PCPs often complain that oncologists don’t send their notes, says Shaw, but PCPs also don’t always send their notes to the oncologist, forcing patients to act as the messengers between various doctors. Giving the patient access to their notes via a patient portal makes communication easier.
“Cancer providers should be reminded to send office notes to PCPs at a minimum, or better yet, have the EHR automatically route office notes to the PCP,” says G van Londen, MD, a medical oncologist at UPMC Hillman Cancer Center, and director of the Women’s Cancer LiveWell Survivorship Center at UPMC’s Magee-Womens Hospital in Pittsburgh.
Developing relationships with specialists helps as well. Shaw says that when she was a family practitioner—she now practices primary care oncology—she sometimes accompanied her patients to the oncologist. “I learned so much, and the oncologists got to know me,” she says.

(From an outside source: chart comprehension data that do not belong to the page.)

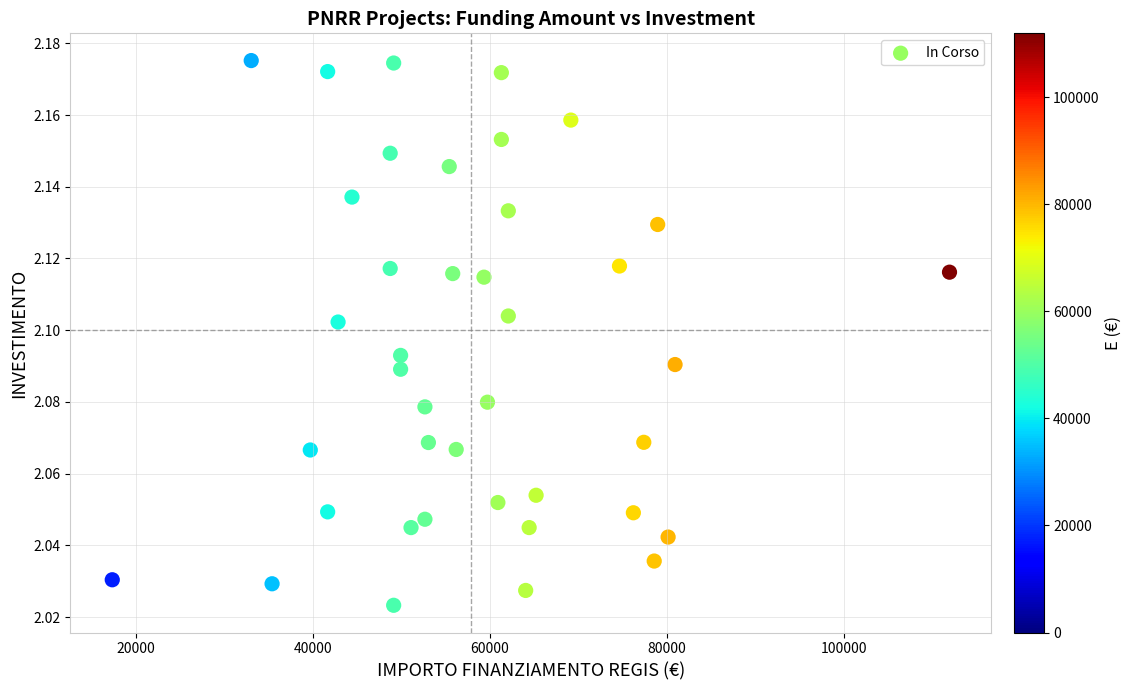

What is the range of X values (max minus min)?

94665.7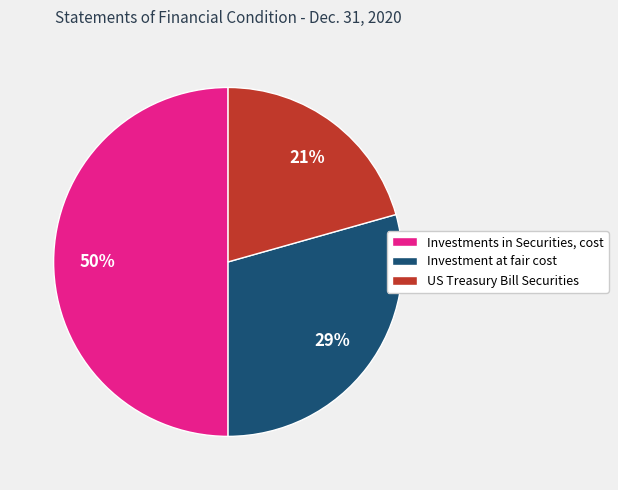

Which category has the smallest portion of the pie?

US Treasury Bill Securities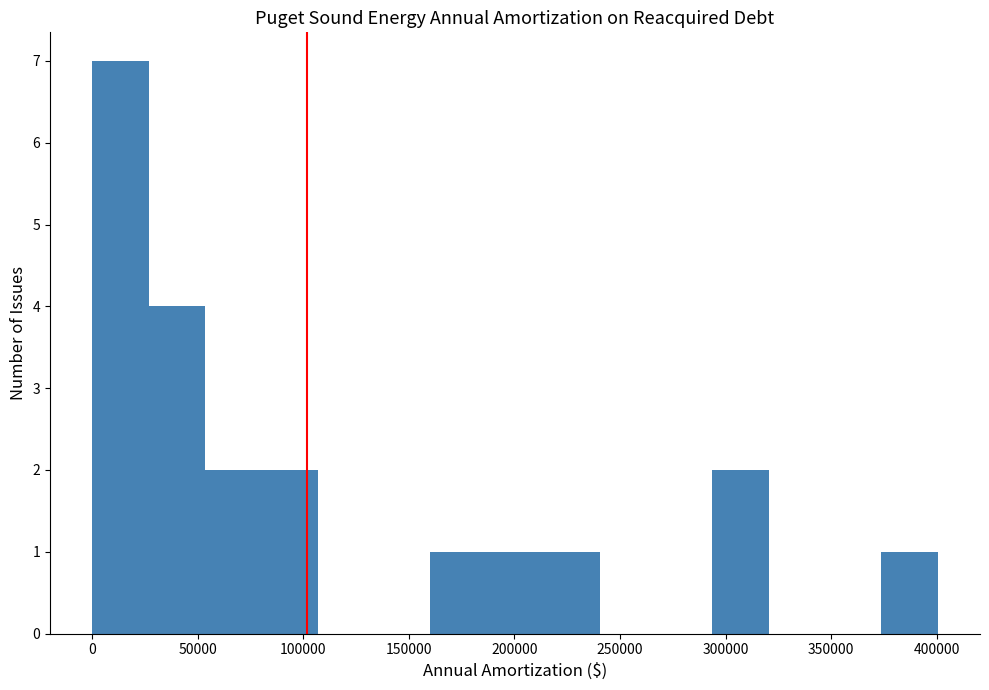

Which range on the x-axis has the tallest bar?

0 to 25000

Of course this isn’t practical for most PCPs, but there are other ways to develop relationships. Stanford’s Rosenthal recommends that PCPs attend courses about oncology care, and visit facilities where they refer patients.
This can help PCPs understand which cancer treatment-related symptoms to expect, screen for, and manage. Communication also helps eliminate duplication of efforts, says van Londen, and decreases the risk of the bystander effect, where everyone thinks someone else is tackling the problem.
“We travel and have dinners (with PCPs), do grand rounds at community hospitals about treatments, and talk about what to expect,” Rosenthal says. “It’s old fashioned communication.”
Ideally, specialists would also refer patients back to their PCP to manage quality of life issues such as anxiety, depression, sleep disturbances, and treatment-related pain, Fincher says, adding that primary care physicians are in a better position to treat patients’ pain.
Given the problems caused by opioid addiction, PCPs knowing the patients and the community give better context to treatment options, and PCPs also treat the patient holistically, rather than treating just the cancer.
For example, Fincher recalls one patient who had intense pain from bone metastases, and the oncologist was not responsive to the patient or Fincher when approached about the issue several times. The patient maxed out on her pain medication but was still in severe pain. Fincher referred the patient to a radiation oncologist, who began radiating the area. Within a week, the patient’s pain decreased, she was sleeping and feeling better.
Patients expect that PCPs will be available to help them when there’s a serious medical issue, including cancer, says Shaw.
“We stay closely involved when there are other medical crises like a CVA, car accident, myocardial infarction, Parkinson’s, or dementia. But for partly historical reasons, we treat a cancer diagnosis differently,” Shaw says. “Most of our patients now survive their cancer and these patients will return to our practices, so it’s best to stay in contact with them so a gap doesn’t open up.”